- Exercise -
Look through the entries below. Report each line that has the word "moveTo" in it.

[Saved data entries]
*** Block opens ***
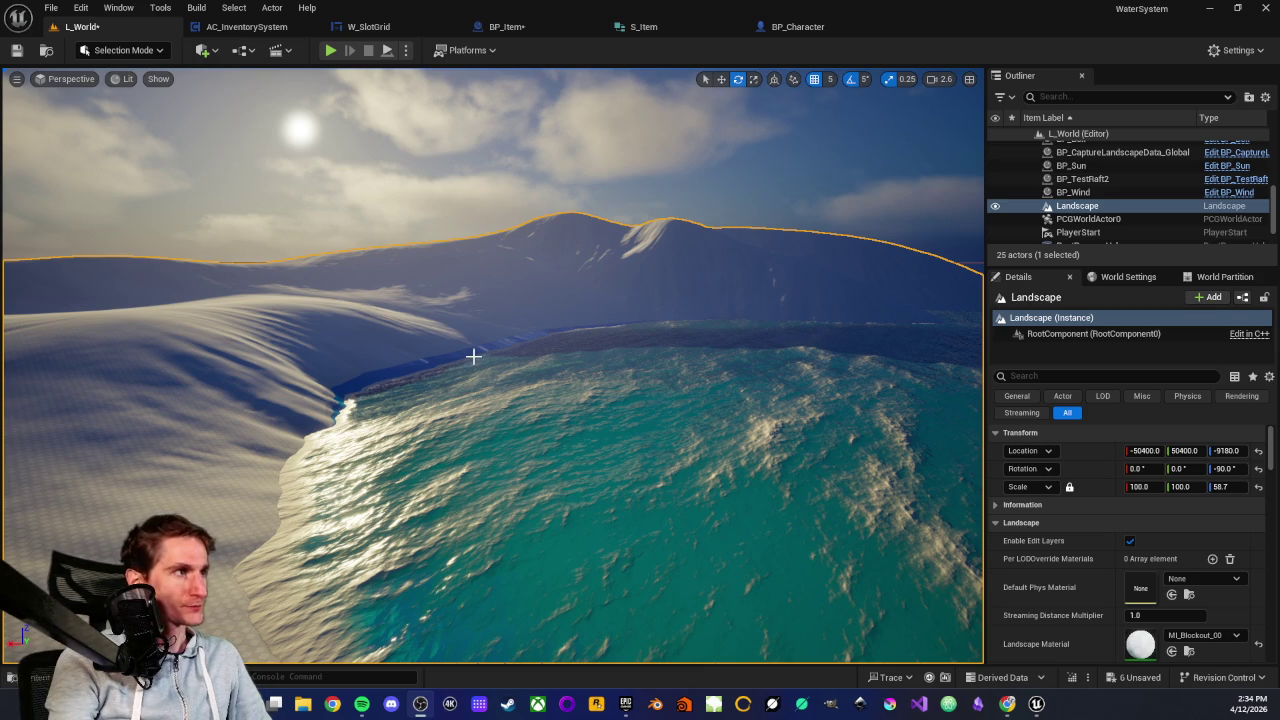
# Fly the viewport over the landscape to the cyan cube, wireframe spheres and checkered pillar.
pyautogui.moveTo(517, 354)
pyautogui.mouseDown()
pyautogui.moveTo(517, 400)
pyautogui.moveTo(519, 353)
pyautogui.moveTo(470, 365)
pyautogui.moveTo(413, 355)
pyautogui.mouseUp()
pyautogui.moveTo(462, 441)
pyautogui.mouseDown()
pyautogui.moveTo(468, 415)
pyautogui.moveTo(436, 348)
pyautogui.moveTo(464, 295)
pyautogui.moveTo(500, 319)
pyautogui.mouseUp()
*** Block closes ***
- Solution for this exercise -
pyautogui.moveTo(517, 354)
pyautogui.moveTo(517, 400)
pyautogui.moveTo(519, 353)
pyautogui.moveTo(470, 365)
pyautogui.moveTo(413, 355)
pyautogui.moveTo(462, 441)
pyautogui.moveTo(468, 415)
pyautogui.moveTo(436, 348)
pyautogui.moveTo(464, 295)
pyautogui.moveTo(500, 319)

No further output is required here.